Male Participant: Thank you.
Chuck Siegel: Sure.
Jesse Jacobs: Chocolate is almost like a medicine.
Chuck Siegel: It is. Well, these days it is.
Jesse Jacobs: These days it is…
Chuck Siegel: And actually, I mean, for ages we’ve always equated different teas with having different medicinal impact. Obviously, for most of chocolate’s history it’s been viewed as candy and bad for you. And just recently, (inaudible) has studied at UCSF Medical Center a few years ago about heart, health, and chocolate. We’re being told that there really are some really wonderful medicinal properties to chocolate. It’s kind of like the Woody Allen sleeper thing, I mean, you wake up and suddenly it’s good for you.
Jesse Jacobs: Right. That’s pretty amazing, yeah.
Male Participant: Is this an oolong tea?
Jesse Jacobs: So this 4th one here is called Royal Garland and that’s a good question, so this is an oolong tea, on oolong category. Why this is unique is because it’s actually from Fujin Province in China which is where white tea is produced and white tea is an unprocessed tea made from a downy white tea leaves – unopened buds. So, they’ve actually used white tea leaves and made it oolong tea product. Kind of a cutting edge, avante-garde, out there thing in the tea world and that it was a test batch. I’ve never seen it before, we bought all that was available. And I said I think that it’s so unique I would love to offer it.
Jesse Jacobs: Yeah, I mean it’s really, go pass these leaves around as well, actually…
Male Participant: This one is very high end and fairly expensive?
Jesse Jacobs: Not at all.
Chuck Siegel: If you’re personally getting them or not necessarily?
Jesse Jacobs: No, not at all. I mean, you can get it from us – I don’t know where else you can get it. For what it’s got to offer, any people want to describe how they would taste this tea? What the aroma, the taste? Flavor profile? Any brave tasters?
Male Participant: It’s very complex.
Jesse Jacobs: Complex, yeah.
Female Participant: It’s like tangerine in those… somewhere.
Jesse Jacobs: A little citrusy, I would say definitely. There’s like a hay quality, a (inaudible) quality, it’s very creamy like warm milk.
Female Participant: But almost a little bit of smoke.
Jesse Jacobs: Uh-hmm. Not grassy.
Female Participant: No.
Jesse Jacobs: Like you might think of, even though it’s a light color and a white tea, not at all grassy.

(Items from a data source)

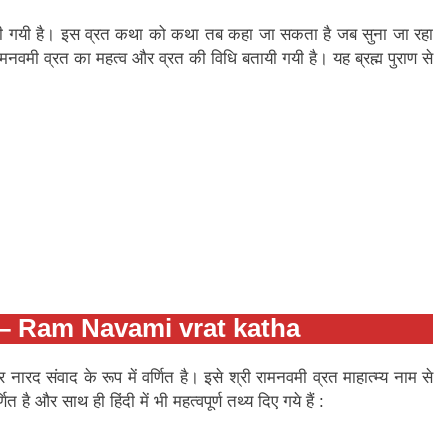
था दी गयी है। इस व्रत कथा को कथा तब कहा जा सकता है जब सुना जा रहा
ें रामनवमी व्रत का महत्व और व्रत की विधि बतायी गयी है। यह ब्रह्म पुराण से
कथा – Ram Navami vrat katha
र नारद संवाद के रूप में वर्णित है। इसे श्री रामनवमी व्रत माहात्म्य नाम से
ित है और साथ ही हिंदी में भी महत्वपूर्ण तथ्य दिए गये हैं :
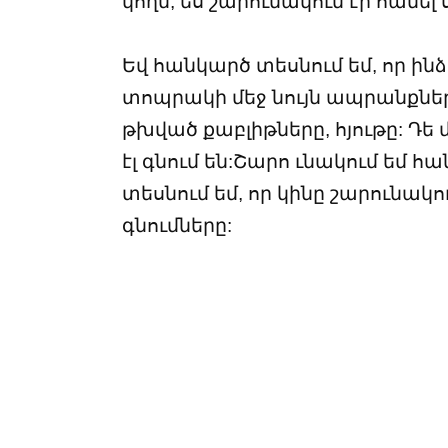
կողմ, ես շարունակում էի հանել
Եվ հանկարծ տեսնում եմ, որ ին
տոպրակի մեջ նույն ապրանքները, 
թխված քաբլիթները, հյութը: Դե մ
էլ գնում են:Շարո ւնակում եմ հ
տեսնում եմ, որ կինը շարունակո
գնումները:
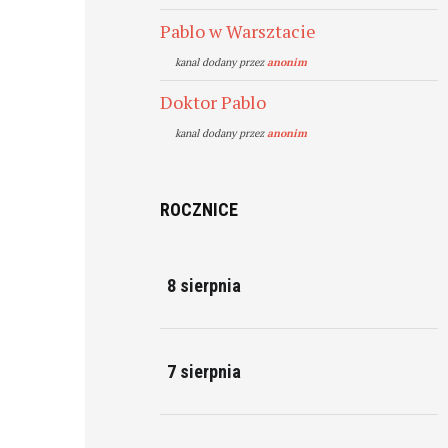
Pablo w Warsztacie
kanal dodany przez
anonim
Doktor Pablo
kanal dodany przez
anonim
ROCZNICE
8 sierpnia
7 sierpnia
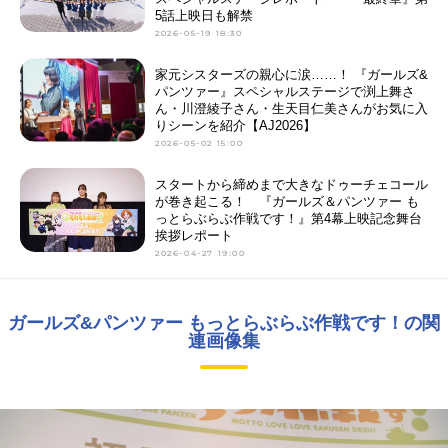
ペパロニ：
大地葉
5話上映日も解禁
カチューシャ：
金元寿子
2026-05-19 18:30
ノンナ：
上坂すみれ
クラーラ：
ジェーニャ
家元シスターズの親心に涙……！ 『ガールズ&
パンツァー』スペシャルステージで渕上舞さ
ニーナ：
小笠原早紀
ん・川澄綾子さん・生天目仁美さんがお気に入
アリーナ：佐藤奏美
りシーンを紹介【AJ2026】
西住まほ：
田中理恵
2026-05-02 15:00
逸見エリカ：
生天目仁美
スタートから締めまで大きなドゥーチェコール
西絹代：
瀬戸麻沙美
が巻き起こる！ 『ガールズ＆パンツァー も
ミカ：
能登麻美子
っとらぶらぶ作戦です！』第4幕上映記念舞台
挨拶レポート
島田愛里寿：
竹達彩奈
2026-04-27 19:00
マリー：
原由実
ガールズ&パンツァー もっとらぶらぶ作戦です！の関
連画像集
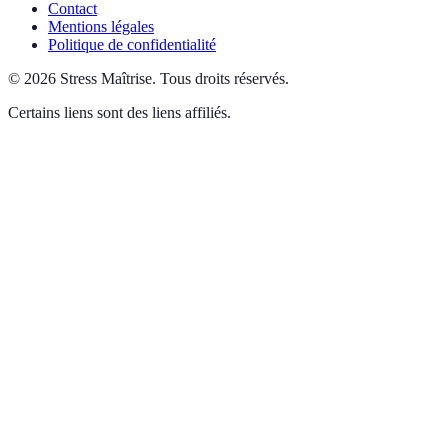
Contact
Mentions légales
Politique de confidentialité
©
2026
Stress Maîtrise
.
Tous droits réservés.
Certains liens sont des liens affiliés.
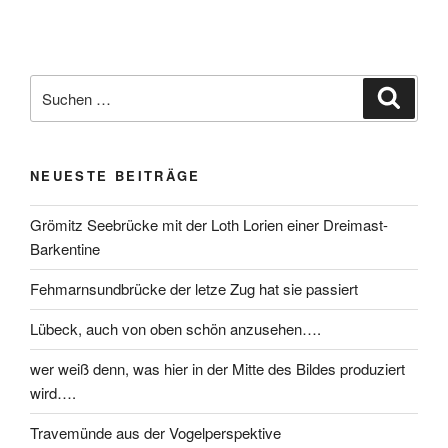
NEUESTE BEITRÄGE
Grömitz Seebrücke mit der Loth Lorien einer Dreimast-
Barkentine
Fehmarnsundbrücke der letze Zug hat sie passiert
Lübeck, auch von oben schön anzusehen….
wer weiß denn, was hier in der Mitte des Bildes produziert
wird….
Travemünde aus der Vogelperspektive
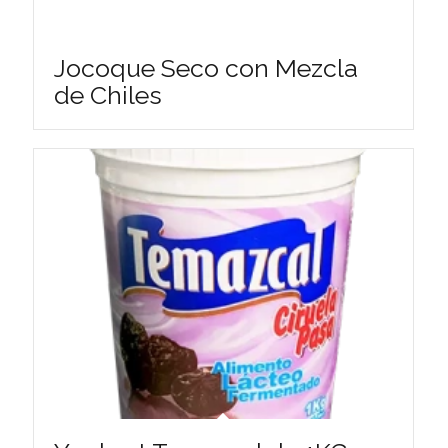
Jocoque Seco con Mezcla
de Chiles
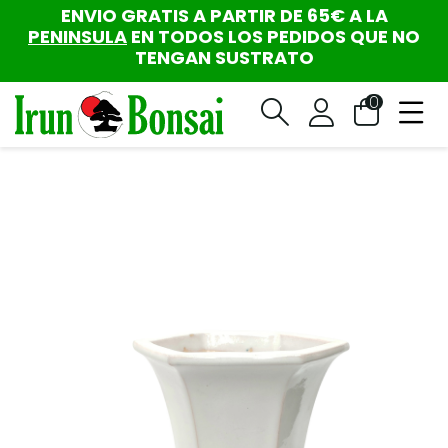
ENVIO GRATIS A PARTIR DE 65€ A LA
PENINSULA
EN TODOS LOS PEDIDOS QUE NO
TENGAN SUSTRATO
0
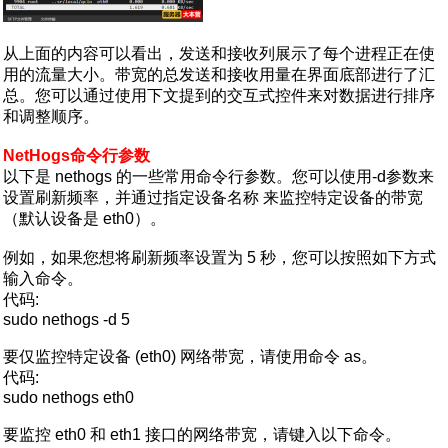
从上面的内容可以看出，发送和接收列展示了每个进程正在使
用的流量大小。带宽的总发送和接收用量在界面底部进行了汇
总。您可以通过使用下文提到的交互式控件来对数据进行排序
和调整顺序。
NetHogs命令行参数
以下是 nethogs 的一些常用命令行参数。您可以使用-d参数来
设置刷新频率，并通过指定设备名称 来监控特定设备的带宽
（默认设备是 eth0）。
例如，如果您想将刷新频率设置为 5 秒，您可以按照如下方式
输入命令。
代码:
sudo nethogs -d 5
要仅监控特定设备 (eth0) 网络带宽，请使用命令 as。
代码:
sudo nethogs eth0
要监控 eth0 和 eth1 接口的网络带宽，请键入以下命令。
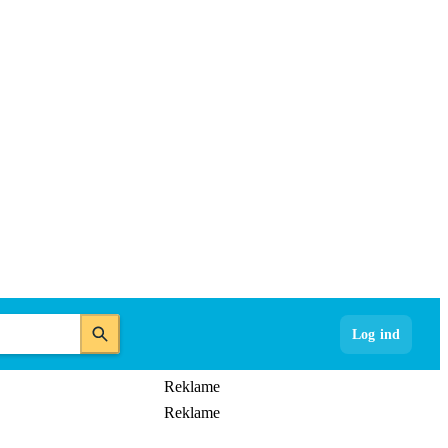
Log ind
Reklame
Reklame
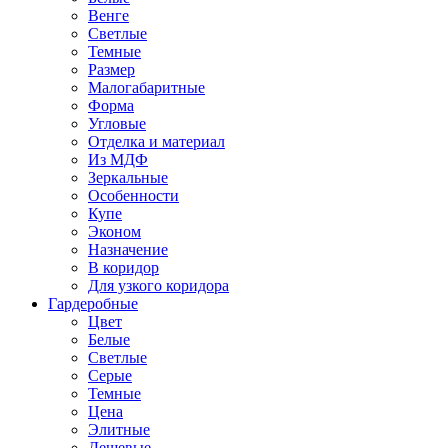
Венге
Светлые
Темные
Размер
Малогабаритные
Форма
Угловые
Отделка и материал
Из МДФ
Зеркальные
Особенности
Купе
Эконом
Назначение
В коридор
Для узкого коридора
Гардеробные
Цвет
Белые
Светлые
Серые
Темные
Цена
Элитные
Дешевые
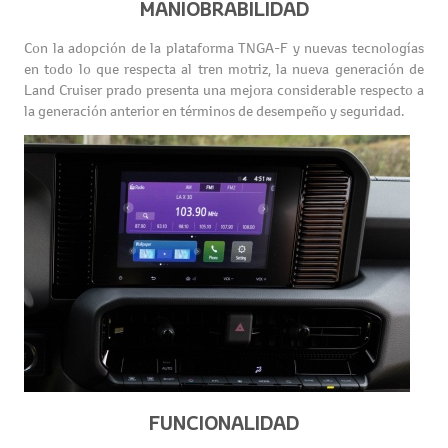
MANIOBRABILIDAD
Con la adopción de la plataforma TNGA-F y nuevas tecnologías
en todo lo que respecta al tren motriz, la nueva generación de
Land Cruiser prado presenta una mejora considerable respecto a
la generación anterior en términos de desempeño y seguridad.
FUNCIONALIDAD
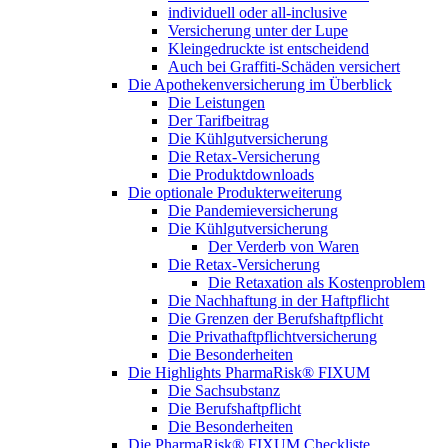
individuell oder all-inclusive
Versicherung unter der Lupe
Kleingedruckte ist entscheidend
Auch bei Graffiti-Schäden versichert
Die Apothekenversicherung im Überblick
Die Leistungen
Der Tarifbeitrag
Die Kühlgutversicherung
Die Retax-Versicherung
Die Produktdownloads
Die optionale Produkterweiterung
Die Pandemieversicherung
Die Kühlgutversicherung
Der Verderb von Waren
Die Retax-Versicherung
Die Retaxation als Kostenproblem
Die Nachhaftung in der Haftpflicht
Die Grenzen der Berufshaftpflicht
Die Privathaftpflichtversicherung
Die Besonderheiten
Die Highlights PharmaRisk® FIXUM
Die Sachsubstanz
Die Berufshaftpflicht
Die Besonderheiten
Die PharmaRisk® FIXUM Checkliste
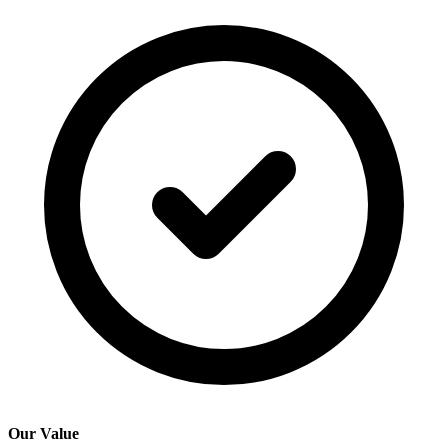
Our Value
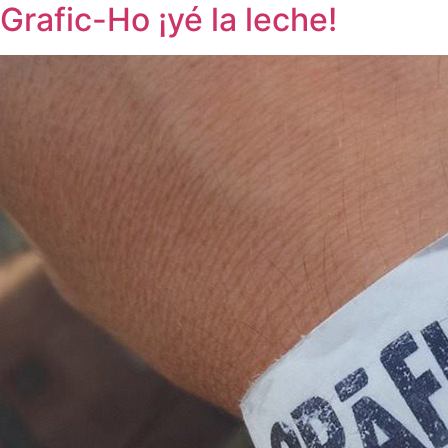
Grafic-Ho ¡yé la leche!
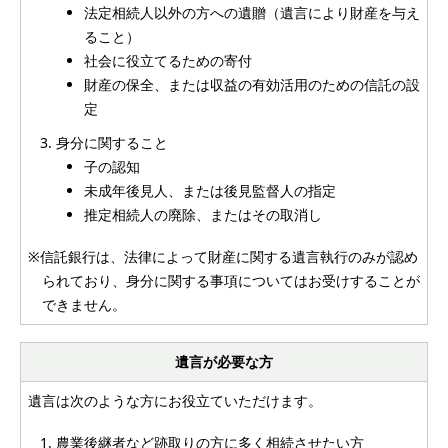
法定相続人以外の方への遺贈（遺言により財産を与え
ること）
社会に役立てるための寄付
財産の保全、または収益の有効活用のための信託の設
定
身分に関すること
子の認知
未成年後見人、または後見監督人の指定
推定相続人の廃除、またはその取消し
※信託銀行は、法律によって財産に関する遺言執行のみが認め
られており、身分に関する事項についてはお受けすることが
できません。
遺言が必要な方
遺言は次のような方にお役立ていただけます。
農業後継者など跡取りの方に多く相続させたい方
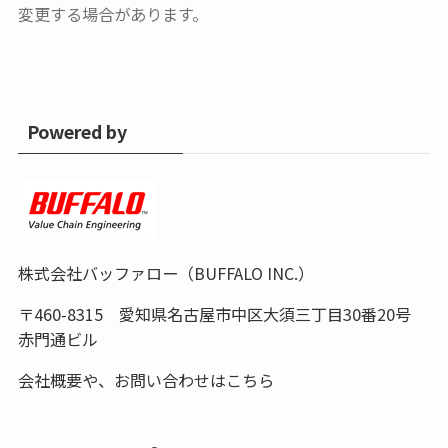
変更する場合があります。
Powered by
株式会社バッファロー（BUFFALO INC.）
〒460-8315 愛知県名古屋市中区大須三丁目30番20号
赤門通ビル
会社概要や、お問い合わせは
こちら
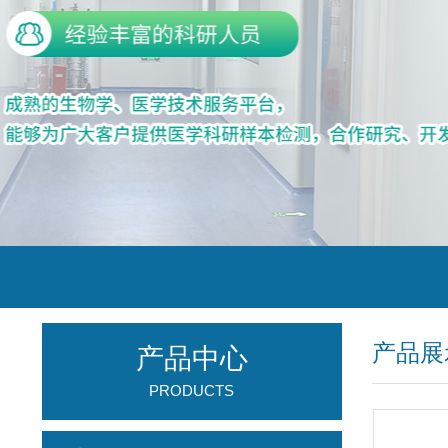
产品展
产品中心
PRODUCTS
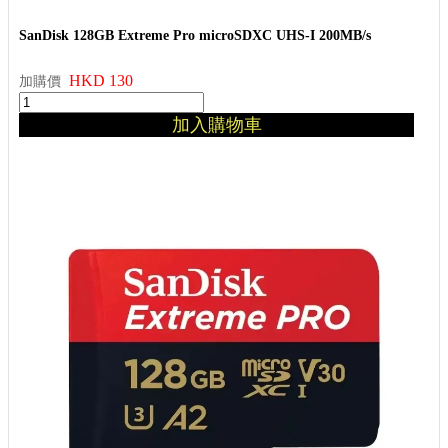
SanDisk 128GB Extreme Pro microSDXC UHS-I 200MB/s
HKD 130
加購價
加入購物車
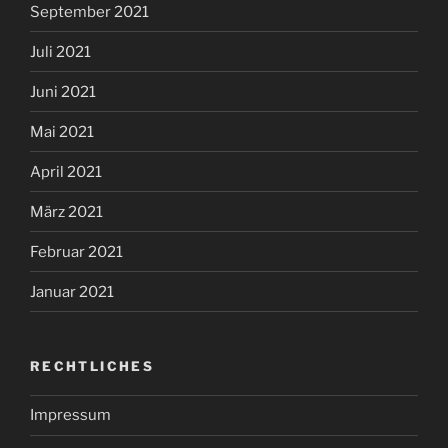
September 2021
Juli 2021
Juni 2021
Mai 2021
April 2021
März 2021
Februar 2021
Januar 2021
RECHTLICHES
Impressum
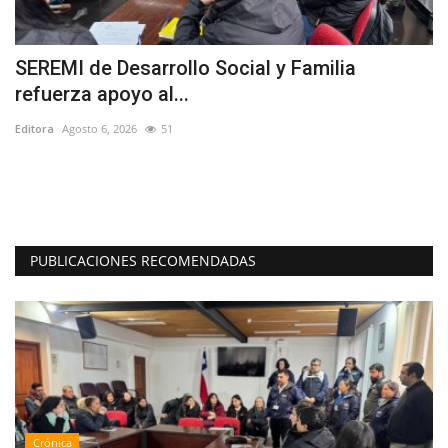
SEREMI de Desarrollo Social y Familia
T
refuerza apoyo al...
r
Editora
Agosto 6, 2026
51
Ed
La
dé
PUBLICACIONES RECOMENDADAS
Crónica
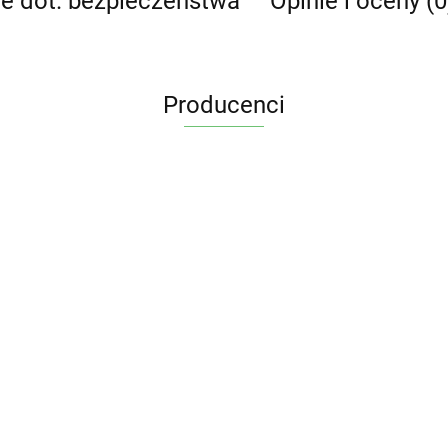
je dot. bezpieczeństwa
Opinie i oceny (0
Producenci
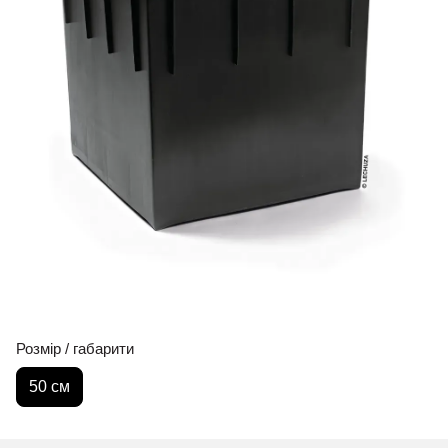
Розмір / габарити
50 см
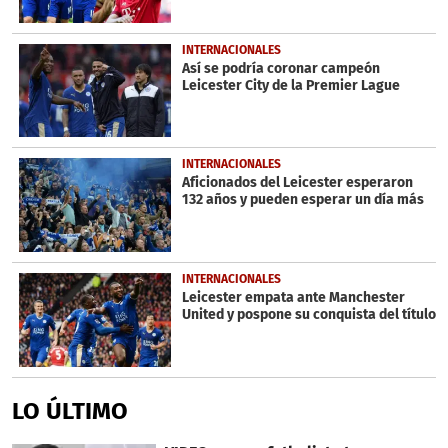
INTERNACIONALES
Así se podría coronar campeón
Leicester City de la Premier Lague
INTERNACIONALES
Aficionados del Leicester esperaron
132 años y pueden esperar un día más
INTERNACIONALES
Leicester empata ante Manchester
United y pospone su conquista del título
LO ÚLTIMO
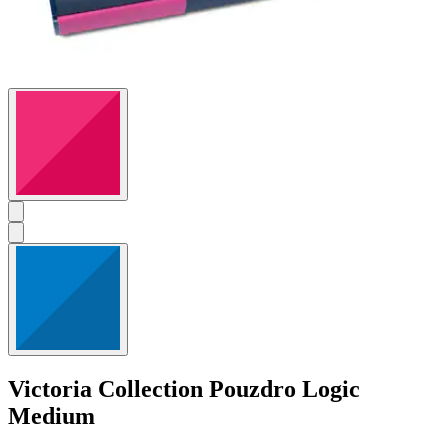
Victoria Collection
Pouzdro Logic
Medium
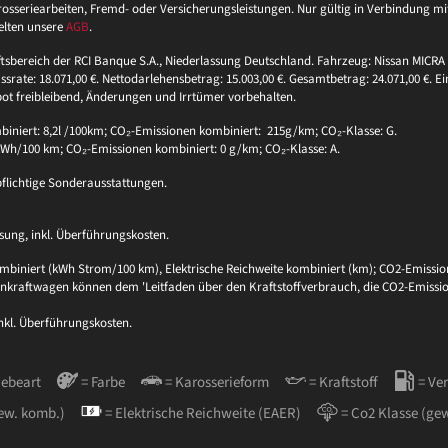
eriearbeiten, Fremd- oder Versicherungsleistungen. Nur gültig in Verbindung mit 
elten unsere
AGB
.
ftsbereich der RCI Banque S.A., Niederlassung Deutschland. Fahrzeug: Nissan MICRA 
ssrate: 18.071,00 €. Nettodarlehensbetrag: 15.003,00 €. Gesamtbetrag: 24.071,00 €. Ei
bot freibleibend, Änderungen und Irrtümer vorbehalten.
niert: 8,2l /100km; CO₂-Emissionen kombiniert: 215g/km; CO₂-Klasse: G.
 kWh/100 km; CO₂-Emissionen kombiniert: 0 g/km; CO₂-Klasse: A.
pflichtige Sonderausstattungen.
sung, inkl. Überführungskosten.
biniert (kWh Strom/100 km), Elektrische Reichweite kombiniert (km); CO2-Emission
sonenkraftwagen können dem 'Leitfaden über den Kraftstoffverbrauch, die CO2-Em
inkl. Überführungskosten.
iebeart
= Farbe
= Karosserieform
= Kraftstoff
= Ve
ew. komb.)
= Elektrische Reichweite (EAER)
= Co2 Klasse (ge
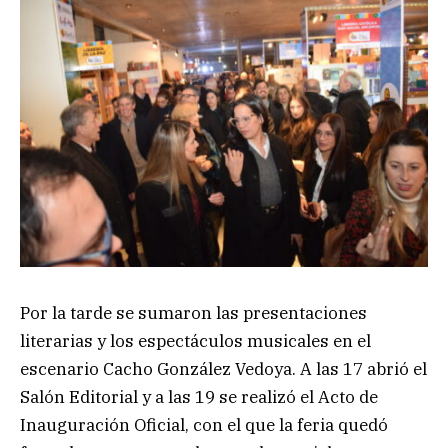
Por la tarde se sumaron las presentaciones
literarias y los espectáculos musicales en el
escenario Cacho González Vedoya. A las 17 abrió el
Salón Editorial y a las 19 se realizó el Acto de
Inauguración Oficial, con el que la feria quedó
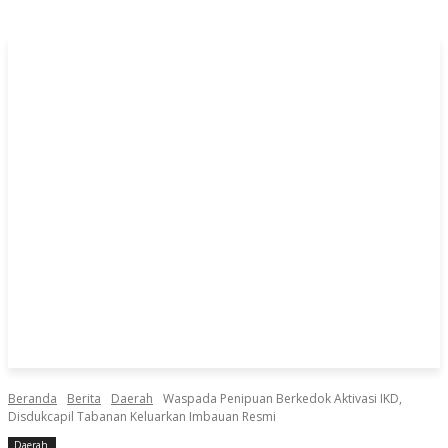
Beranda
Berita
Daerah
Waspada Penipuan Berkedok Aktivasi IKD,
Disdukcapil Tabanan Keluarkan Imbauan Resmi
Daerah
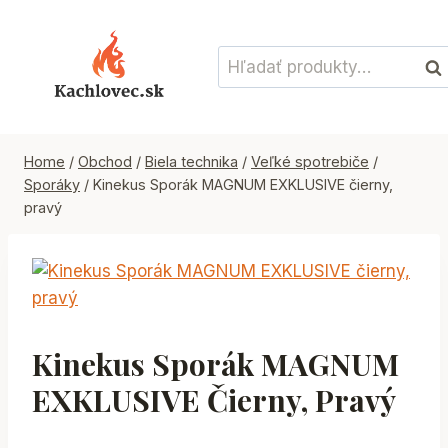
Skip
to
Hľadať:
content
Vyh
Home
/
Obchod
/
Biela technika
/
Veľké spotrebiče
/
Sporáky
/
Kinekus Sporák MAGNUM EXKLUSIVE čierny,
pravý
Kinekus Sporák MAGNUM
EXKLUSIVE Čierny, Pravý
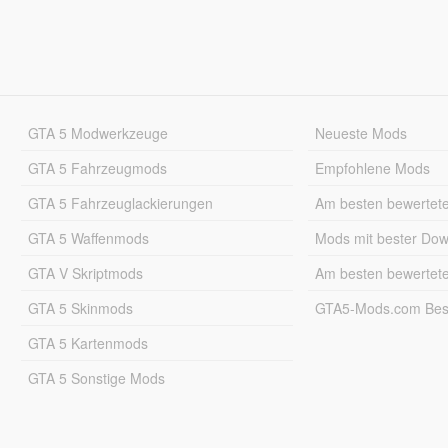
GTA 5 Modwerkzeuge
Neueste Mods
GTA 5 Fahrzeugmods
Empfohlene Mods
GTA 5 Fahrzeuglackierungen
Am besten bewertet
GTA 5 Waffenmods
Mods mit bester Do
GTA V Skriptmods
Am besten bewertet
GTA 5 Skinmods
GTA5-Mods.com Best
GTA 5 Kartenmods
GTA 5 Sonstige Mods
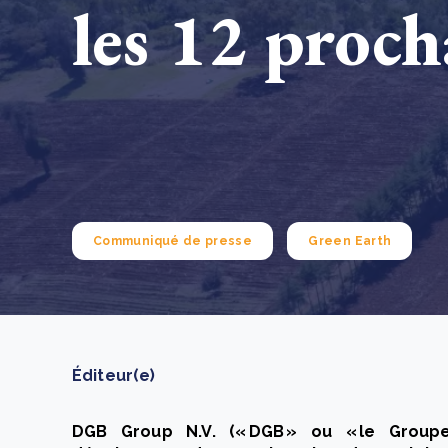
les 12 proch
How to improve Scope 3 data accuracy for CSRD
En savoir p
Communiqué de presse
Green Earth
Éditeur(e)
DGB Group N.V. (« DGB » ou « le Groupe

Problem requirements. Reproduce the tea-tasting transcript from "Male Participant: Thank" to "pretty amazing, yeah.", substituting "therapeutic" for each occurrence of "medicinal". The items can be set aside, since nothing here depends on them.

Task solution.
Male Participant: Thank you.
Chuck Siegel: Sure.
Jesse Jacobs: Chocolate is almost like a medicine.
Chuck Siegel: It is. Well, these days it is.
Jesse Jacobs: These days it is…
Chuck Siegel: And actually, I mean, for ages we’ve always equated different teas with having different therapeutic impact. Obviously, for most of chocolate’s history it’s been viewed as candy and bad for you. And just recently, (inaudible) has studied at UCSF Medical Center a few years ago about heart, health, and chocolate. We’re being told that there really are some really wonderful therapeutic properties to chocolate. It’s kind of like the Woody Allen sleeper thing, I mean, you wake up and suddenly it’s good for you.
Jesse Jacobs: Right. That’s pretty amazing, yeah.